Em junho de 2000, um camião derramou mercúrio, da mina de ouro Yanacocha, a maior da América Latina, em três aldeias do Peru. 20 anos depois, os moradores ainda sofrem as consequências deste acidente.

Quando Francisca Guarniz Imelda, que vive em Choropampa, viu o mercúrio derramado na estrada da sua casa, pegou nele com as próprias mãos e levou-o para dentro. “Pensámos que era valioso. Era um líquido prateado brilhante. As crianças começaram logo a apanhá-lo.”

20 anos depois, conta o jornal The Guardian, Imelda tem dificuldades a andar, está a perder a visão e sofre de problemas renais. E não é a única, numa localidade que se tornou uma verdadeira “cidade fantasma”.

Em declarações ao jornal britânico, o presidente da Câmara, Ronald Mendoza Guarniz, diz que estão a “enterrar os vizinhos um por um”. E os residentes continuam a queixar-se de não ter recebido qualquer apoio ou compensação depois deste desastre.

Na altura, uma investigação da Corporação Financeira Internacional (IFC) descobriu que as vasilhas não estavam bem presas ao camião e, por isso, uma delas tombou. A empresa que explora a mina, a Minera Yanacocha, enviou uma equipa de limpeza e ofereceu dinheiro aos locais para que devolvessem o mercúrio. Mas só um terço foi recuperado.

No total, 755 dos três mil habitantes das três aldeias afetadas pelo derrame foram hospitalizados. Alguns tinham níveis de mercúrio na urina cinco vezes acima do limite máximo recomendado pela Organização Mundial de Saúde (OMS).

“A exposição prolongada ao mercúrio causa problemas no sistema nervoso central, digestivo, renal e imunitário. O mercúrio que as pessoas levaram para casa vai continuar a emitir vapores durante muitos anos“, explica ao diário inglês Raúl Loayza Muro, toxicologista da Universidade Cayetano Heredia.

Euyasik / Wikimedia

A mina de ouro Yanacocha, no Peru

Mais tarde, tanto a Minera Yanacocha como a empresa de transporte Ransa concordaram em pagar uma indemnização aos moradores. Porém, os contratos declaravam que ambas não eram responsáveis pelo derrame e que não podiam ser processadas.

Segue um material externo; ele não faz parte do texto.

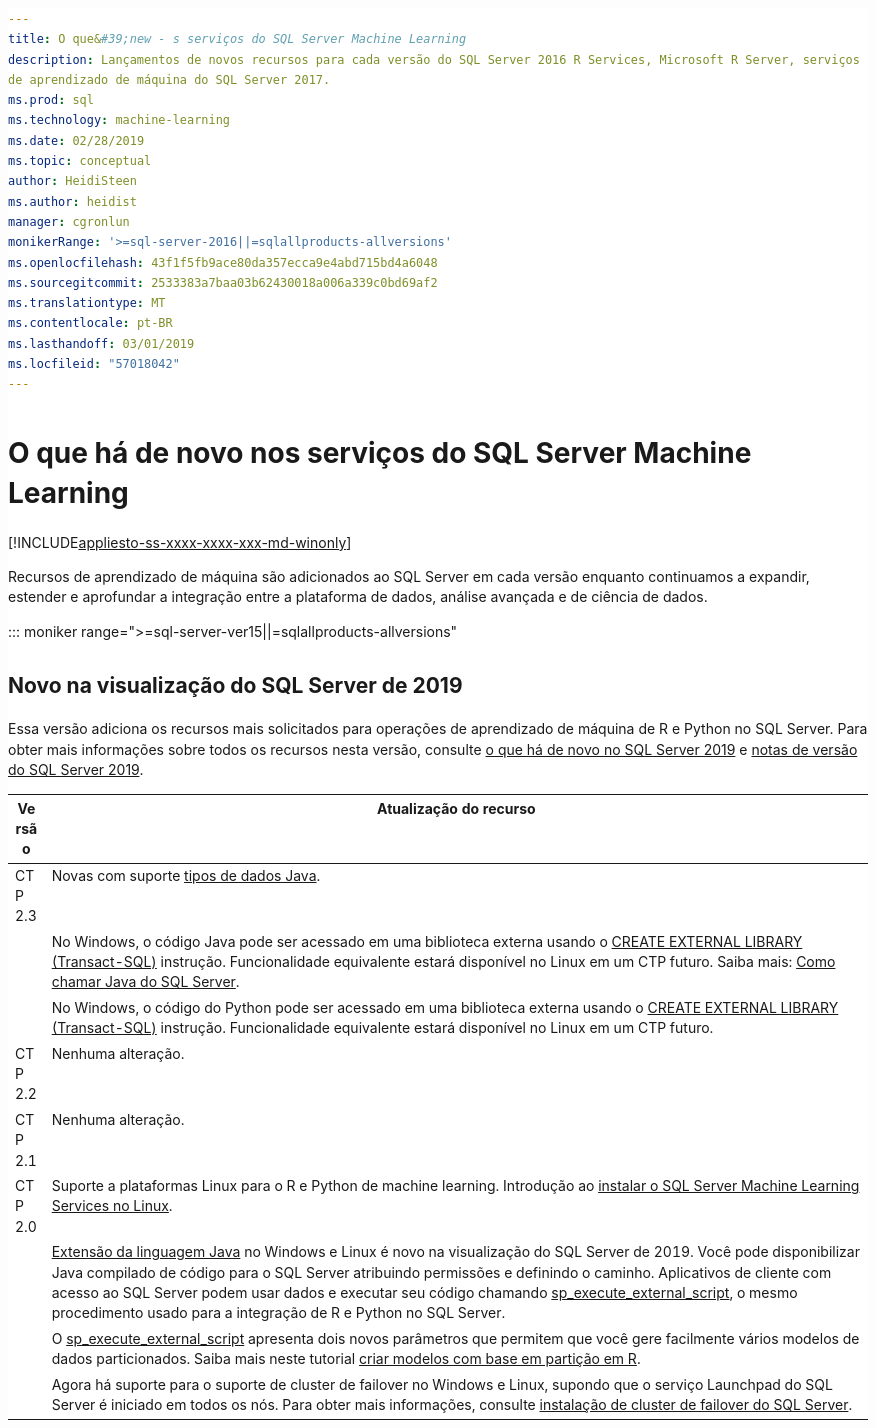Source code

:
 ```yaml
---
title: O que&#39;new - s serviços do SQL Server Machine Learning
description: Lançamentos de novos recursos para cada versão do SQL Server 2016 R Services, Microsoft R Server, serviços de aprendizado de máquina do SQL Server 2017.
ms.prod: sql
ms.technology: machine-learning
ms.date: 02/28/2019
ms.topic: conceptual
author: HeidiSteen
ms.author: heidist
manager: cgronlun
monikerRange: '>=sql-server-2016||=sqlallproducts-allversions'
ms.openlocfilehash: 43f1f5fb9ace80da357ecca9e4abd715bd4a6048
ms.sourcegitcommit: 2533383a7baa03b62430018a006a339c0bd69af2
ms.translationtype: MT
ms.contentlocale: pt-BR
ms.lasthandoff: 03/01/2019
ms.locfileid: "57018042"
---
```

# <a name="whats-new-in-sql-server-machine-learning-services"></a>O que há de novo nos serviços do SQL Server Machine Learning

[!INCLUDE[appliesto-ss-xxxx-xxxx-xxx-md-winonly](../includes/appliesto-ss-xxxx-xxxx-xxx-md-winonly.md)]

Recursos de aprendizado de máquina são adicionados ao SQL Server em cada versão enquanto continuamos a expandir, estender e aprofundar a integração entre a plataforma de dados, análise avançada e de ciência de dados. 

::: moniker range=">=sql-server-ver15||=sqlallproducts-allversions"
## <a name="new-in-sql-server-2019-preview"></a>Novo na visualização do SQL Server de 2019

Essa versão adiciona os recursos mais solicitados para operações de aprendizado de máquina de R e Python no SQL Server. Para obter mais informações sobre todos os recursos nesta versão, consulte [o que há de novo no SQL Server 2019](../sql-server/what-s-new-in-sql-server-ver15.md) e [notas de versão do SQL Server 2019](../sql-server/sql-server-ver15-release-notes.md).

| Versão | Atualização do recurso |
|---------|----------------|
| CTP 2.3 | Novas com suporte [tipos de dados Java](java/java-sql-datatypes.md). |
| | No Windows, o código Java pode ser acessado em uma biblioteca externa usando o [CREATE EXTERNAL LIBRARY (Transact-SQL)](../t-sql/statements/create-external-library-transact-sql.md) instrução. Funcionalidade equivalente estará disponível no Linux em um CTP futuro. Saiba mais: [Como chamar Java do SQL Server](java/howto-call-java-from-sql.md). |
| | No Windows, o código do Python pode ser acessado em uma biblioteca externa usando o [CREATE EXTERNAL LIBRARY (Transact-SQL)](../t-sql/statements/create-external-library-transact-sql.md) instrução. Funcionalidade equivalente estará disponível no Linux em um CTP futuro. |
| CTP 2.2 | Nenhuma alteração. |
| CTP 2.1 | Nenhuma alteração. |
| CTP 2.0 | Suporte a plataformas Linux para o R e Python de machine learning. Introdução ao [instalar o SQL Server Machine Learning Services no Linux](../linux/sql-server-linux-setup-machine-learning.md). |
|   | [Extensão da linguagem Java](java/extension-java.md) no Windows e Linux é novo na visualização do SQL Server de 2019. Você pode disponibilizar Java compilado de código para o SQL Server atribuindo permissões e definindo o caminho. Aplicativos de cliente com acesso ao SQL Server podem usar dados e executar seu código chamando [sp_execute_external_script](https://docs.microsoft.com/sql/relational-databases/system-stored-procedures/sp-execute-external-script-transact-sql), o mesmo procedimento usado para a integração de R e Python no SQL Server. | 
|  | O [sp_execute_external_script](https://docs.microsoft.com/sql/relational-databases/system-stored-procedures/sp-execute-external-script-transact-sql) apresenta dois novos parâmetros que permitem que você gere facilmente vários modelos de dados particionados. Saiba mais neste tutorial [criar modelos com base em partição em R](tutorials/r-tutorial-create-models-per-partition.md). |
|   | Agora há suporte para o suporte de cluster de failover no Windows e Linux, supondo que o serviço Launchpad do SQL Server é iniciado em todos os nós. Para obter mais informações, consulte [instalação de cluster de failover do SQL Server](../sql-server/failover-clusters/install/sql-server-failover-cluster-installation.md). |

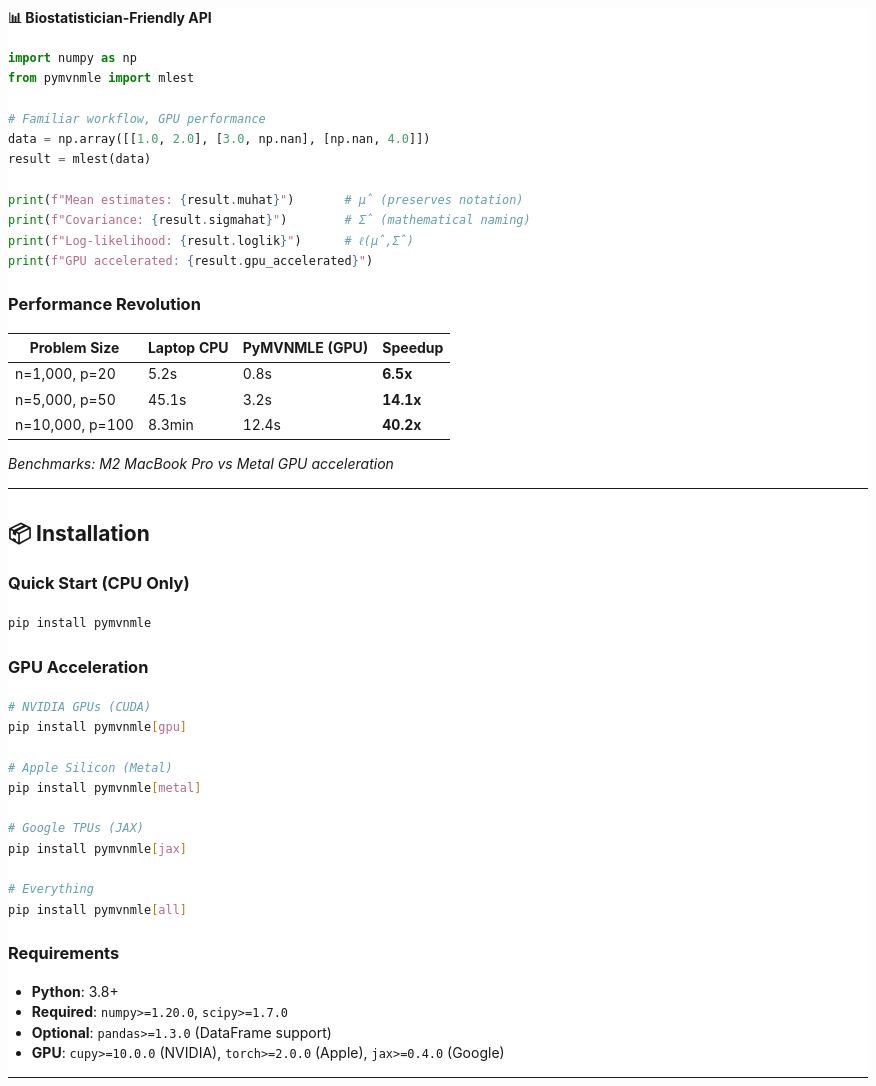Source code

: #### **📊 Biostatistician-Friendly API**
```python
import numpy as np
from pymvnmle import mlest

# Familiar workflow, GPU performance
data = np.array([[1.0, 2.0], [3.0, np.nan], [np.nan, 4.0]])
result = mlest(data)

print(f"Mean estimates: {result.muhat}")       # μ̂ (preserves notation)
print(f"Covariance: {result.sigmahat}")        # Σ̂ (mathematical naming)
print(f"Log-likelihood: {result.loglik}")      # ℓ(μ̂,Σ̂)
print(f"GPU accelerated: {result.gpu_accelerated}")
```

### **Performance Revolution**
| Problem Size | Laptop CPU | PyMVNMLE (GPU) | Speedup |
|--------------|------------|----------------|---------|
| n=1,000, p=20 | 5.2s | 0.8s | **6.5x** |
| n=5,000, p=50 | 45.1s | 3.2s | **14.1x** |
| n=10,000, p=100 | 8.3min | 12.4s | **40.2x** |

*Benchmarks: M2 MacBook Pro vs Metal GPU acceleration*

---

## 📦 **Installation**

### **Quick Start (CPU Only)**
```bash
pip install pymvnmle
```

### **GPU Acceleration**
```bash
# NVIDIA GPUs (CUDA)
pip install pymvnmle[gpu]

# Apple Silicon (Metal)  
pip install pymvnmle[metal]

# Google TPUs (JAX)
pip install pymvnmle[jax]

# Everything
pip install pymvnmle[all]
```

### **Requirements**
- **Python**: 3.8+
- **Required**: `numpy>=1.20.0`, `scipy>=1.7.0`
- **Optional**: `pandas>=1.3.0` (DataFrame support)
- **GPU**: `cupy>=10.0.0` (NVIDIA), `torch>=2.0.0` (Apple), `jax>=0.4.0` (Google)

---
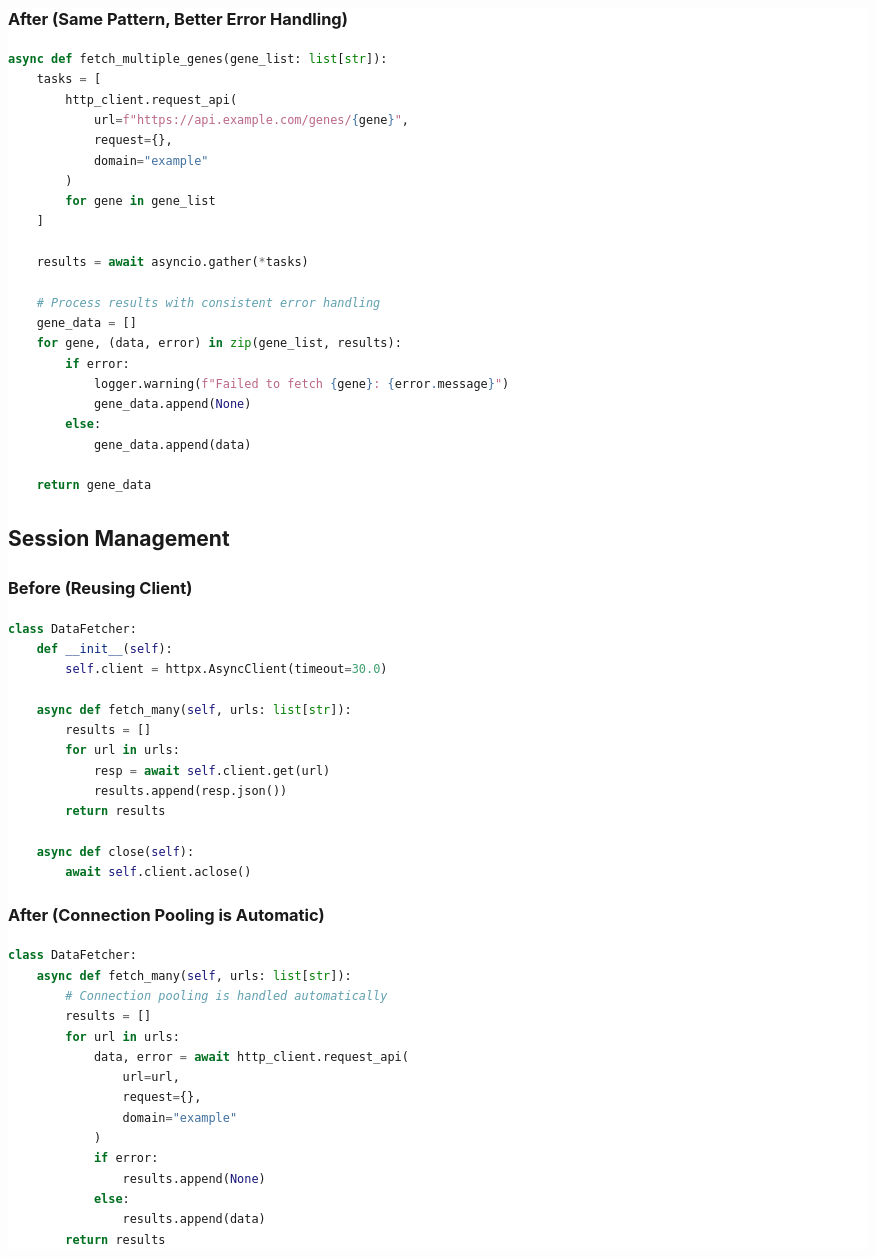 ### After (Same Pattern, Better Error Handling)
```python
async def fetch_multiple_genes(gene_list: list[str]):
    tasks = [
        http_client.request_api(
            url=f"https://api.example.com/genes/{gene}",
            request={},
            domain="example"
        )
        for gene in gene_list
    ]
    
    results = await asyncio.gather(*tasks)
    
    # Process results with consistent error handling
    gene_data = []
    for gene, (data, error) in zip(gene_list, results):
        if error:
            logger.warning(f"Failed to fetch {gene}: {error.message}")
            gene_data.append(None)
        else:
            gene_data.append(data)
            
    return gene_data
```

## Session Management

### Before (Reusing Client)
```python
class DataFetcher:
    def __init__(self):
        self.client = httpx.AsyncClient(timeout=30.0)
        
    async def fetch_many(self, urls: list[str]):
        results = []
        for url in urls:
            resp = await self.client.get(url)
            results.append(resp.json())
        return results
        
    async def close(self):
        await self.client.aclose()
```

### After (Connection Pooling is Automatic)
```python
class DataFetcher:
    async def fetch_many(self, urls: list[str]):
        # Connection pooling is handled automatically
        results = []
        for url in urls:
            data, error = await http_client.request_api(
                url=url,
                request={},
                domain="example"
            )
            if error:
                results.append(None)
            else:
                results.append(data)
        return results
```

A Yanacocha também concordou em retribuir com um seguro de saúde para doenças relacionadas com este acidente, e a maioria dos habitantes assinou. O jornal destaca que, naquela época, 87% era analfabeta e assinava com a sua impressão digital.

Duas décadas depois, começaram a surgir problemas de saúde que não estão abrangidos por esse seguro de saúde, deixando os moradores incapazes de pagar os tratamentos. E a ação legal contra a mina é opção apenas para as 80 famílias que não assinaram o contrato em questão.

A empresa de mineração afirma que trabalhou com as autoridades peruanas para lidar com o impacto deste derrame e que uma avaliação de risco ambiental, realizada dois anos depois, “confirma que, depois de terem sido feitos os esforços de remediação, não havia perigo de contaminação para os habitantes ou para o ambiente nas áreas onde ocorreu o acidente”.

A Minera Yanacocha disse ainda que alocou um montante equivalente a 14 milhões de euros em programas de monitoração, assistência médica, recuperação do mercúrio, remediação ambiental e limpeza doméstica.

A advogada Mirtha Vásquez, que este ano foi eleita para o Congresso do Peru, está a tentar encontrar uma forma mais abrangente de ajudar as pessoas afetadas. “Estou a submeter uma proposta sobre o tratamento de pessoas afetadas por metais pesados. Espero que, finalmente, seja criada uma política que ajude as vítimas.

Porém, para a maioria destes peruanos, esperança é algo que já se esgotou. “Nós somos os esquecidos”, lamenta o autarca de Choropampa.